Major casino providers are relocating their live casino operations to Malta. Some of them are doing so partially, others have decided to relocate their entire operation to the Mediterranean island. This shouldn’t come as a surprise since Malta is one of the largest and most reputable online gaming jurisdictions worldwide and one of the first to start licensing live casinos.
What made the Maltese jurisdiction more attractive for live casinos in recent months is the ruling given by the Lotteries and Gaming Authority (LGA) that by merely having the live studios in Malta and providing a live feed to third-party B2C gaming operators is not tantamount to hosting and managing gaming operators.
Why is this important? By way of background, Maltese gaming law states that a B2B gaming software platform provider licenced in Malta shall also pay a fixed fee monthly tax, for every B2C operator that it is hosting and managing, which is not in possession of the relevant Malta licence but in possession of an equivalent licence within the EEA or an approved jurisdiction. Therefore, if a B2B Malta licensed platform hosts and manages 30 operators on its platform, 20 of which are licensed in Malta and another 10 licensed in Gibraltar, Italy and Spain respectively, the B2B licensee is required to pay tens of thousands of tax per year in order to be able to host and manage these non-Malta licensed B2C operators.
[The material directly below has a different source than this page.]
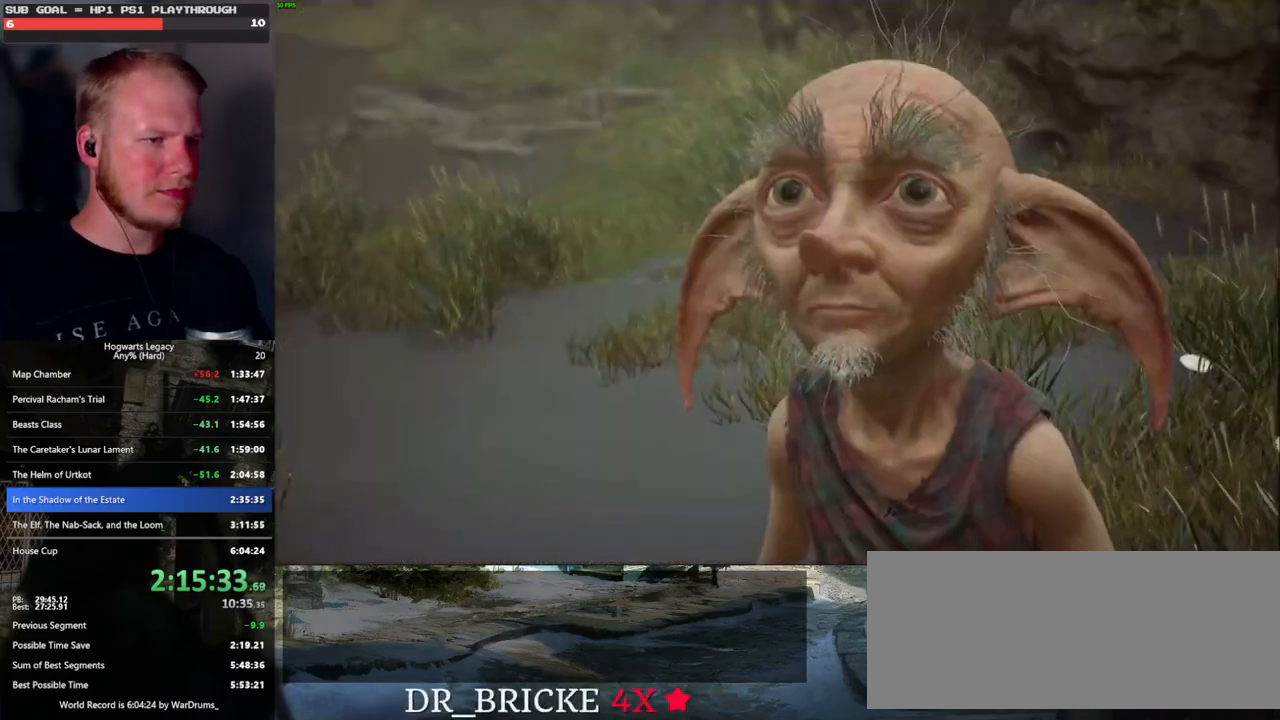
{"keys": [], "mouse": [], "events": [[16, "mouse_wheel", "up"], [16, "space", "up"], [33, "q", "up"], [50, "mouse_wheel", "down"], [66, "mouse_wheel", "up"], [66, "q", "down"], [116, "space", "down"], [183, "q", "up"], [183, "space", "up"], [250, "q", "down"], [266, "space", "down"], [283, "mouse_wheel", "down"], [366, "mouse_wheel", "up"], [383, "space", "up"], [400, "q", "up"]]}
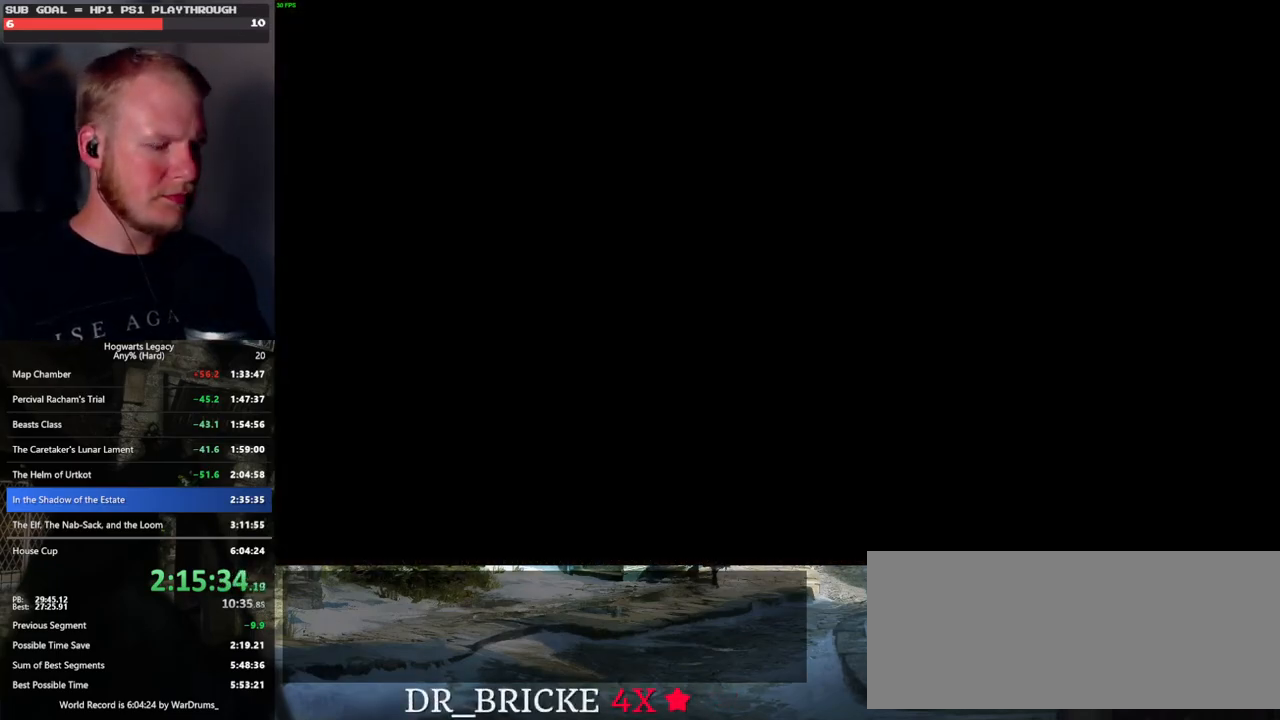
{"keys": ["m"], "mouse": [], "events": [[216, "m", "down"], [250, "m", "up"], [350, "m", "down"], [400, "m", "up"], [466, "m", "down"]]}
The question of whether merely having a studio in Malta from which a live casino provider transmits a live feed would in actual fact be tantamount to hosting and managing, was never answered clearly by the LGA which over the years took a ‘wait and see’ approach. This has created uncertainty in licensees and advisers alike.
A few months ago, the LGA ruled that by merely providing a live feed of what is taking place on the tables does not constitute hosting and managing of remote gaming. In fact, the Remote Gaming Regulations define gaming as “an agreement, scheme, or arrangement between two or more parties to play together at a game of chance in which a prize or reward consisting of money or some other item of value, worth, advantage, or opportunity is offered or can be won and become the property of the winner under defined conditions established for the purpose of the game”. Furthermore, remote gaming is defined as “any form of gaming by means of distance communications”.
Therefore, the mere fact that the live studio is generating the result of the game, is not enough to be considered as the hosting and managing of the remote gaming operations of the business to consumer service providers on its platform.
The LGA went further by stating that the hosting and managing is related solely to the servers on which the gaming transactions are actually happening and being recorded. The broadcasting part can be sent to various operators – irrespective of where they are licensed – it all depends on the gaming part of the business. Therefore, the tax is due only if the servers on which the transaction database is being hosted fall under the remit of the Malta licence.
This ruling is also extremely positive since now live casino feed providers can provide their live feed to B2C operators that are licensed outside of the EEA. Furthermore this ruling extends also to other online gaming software platform providers licensed in Malta, in particular to those casino software platforms that are licensed in multiple jurisdictions and which use the same RNG and provide the same games to B2C operators licensed in different jurisdictions.
This was a logical stand taken by the LGA since the tax provisions in Maltese gaming legislation were never intended to impose taxation on platforms for transactions already being taxed by other jurisdictions. The intention was to tax platforms that wished to use a Malta licence to provide platform services to other operators licensed in other EEA or approved jurisdictions, because they do not possess a licence from such other EEA or approved jurisdiction.
Furthermore, this is a step in the right direction to attract further investment towards Malta. It is now clear that it benefits operators wishing to set up a studio in Malta and provide a live feed from such studio to other B2C operators without the risk of incurring massive taxes. It is important to note however, that a licence is still required in order to host roulette tables, since under Malta gaming laws they are considered gaming devices and therefore cannot be hosted in premises without an authorisation by the LGA.